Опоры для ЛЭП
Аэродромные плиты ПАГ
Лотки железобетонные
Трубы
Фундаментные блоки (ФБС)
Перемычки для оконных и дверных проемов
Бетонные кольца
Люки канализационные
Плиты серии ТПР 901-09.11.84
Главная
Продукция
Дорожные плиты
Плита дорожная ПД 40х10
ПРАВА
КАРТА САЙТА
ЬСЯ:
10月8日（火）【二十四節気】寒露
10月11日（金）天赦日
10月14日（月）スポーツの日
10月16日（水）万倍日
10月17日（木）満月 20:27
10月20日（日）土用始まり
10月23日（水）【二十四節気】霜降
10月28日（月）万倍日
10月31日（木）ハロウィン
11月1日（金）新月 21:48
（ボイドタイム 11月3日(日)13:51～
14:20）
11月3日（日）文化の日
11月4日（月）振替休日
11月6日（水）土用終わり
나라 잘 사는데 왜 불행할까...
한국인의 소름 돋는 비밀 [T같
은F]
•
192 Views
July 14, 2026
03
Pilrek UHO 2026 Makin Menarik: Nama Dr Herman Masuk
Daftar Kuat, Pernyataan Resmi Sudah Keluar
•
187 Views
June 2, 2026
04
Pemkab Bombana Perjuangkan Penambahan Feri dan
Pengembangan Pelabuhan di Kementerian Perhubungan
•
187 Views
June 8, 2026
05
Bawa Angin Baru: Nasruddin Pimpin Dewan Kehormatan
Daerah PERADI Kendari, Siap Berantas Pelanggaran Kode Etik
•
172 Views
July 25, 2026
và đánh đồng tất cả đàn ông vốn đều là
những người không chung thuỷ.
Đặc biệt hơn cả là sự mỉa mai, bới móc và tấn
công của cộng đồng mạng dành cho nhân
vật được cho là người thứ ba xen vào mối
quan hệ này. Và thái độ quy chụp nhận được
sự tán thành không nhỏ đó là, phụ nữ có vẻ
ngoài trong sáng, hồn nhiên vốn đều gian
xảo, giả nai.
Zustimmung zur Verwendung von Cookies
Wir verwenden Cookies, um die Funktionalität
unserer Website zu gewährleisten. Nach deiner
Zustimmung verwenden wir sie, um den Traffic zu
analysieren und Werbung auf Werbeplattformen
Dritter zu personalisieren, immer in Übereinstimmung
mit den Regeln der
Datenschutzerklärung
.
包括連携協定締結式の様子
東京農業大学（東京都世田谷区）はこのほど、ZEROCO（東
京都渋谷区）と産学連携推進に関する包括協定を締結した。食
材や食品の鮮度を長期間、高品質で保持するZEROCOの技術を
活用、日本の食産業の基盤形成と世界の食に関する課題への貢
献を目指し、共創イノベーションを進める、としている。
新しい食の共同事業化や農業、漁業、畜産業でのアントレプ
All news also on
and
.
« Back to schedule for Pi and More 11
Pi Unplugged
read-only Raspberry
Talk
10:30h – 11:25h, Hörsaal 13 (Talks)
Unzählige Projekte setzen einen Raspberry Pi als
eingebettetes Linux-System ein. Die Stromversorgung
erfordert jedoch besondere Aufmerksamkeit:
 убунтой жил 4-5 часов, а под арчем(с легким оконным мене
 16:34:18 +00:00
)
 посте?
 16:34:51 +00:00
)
++++
Count the lines in the material above that contain the string "Views". Reply with only the number.

4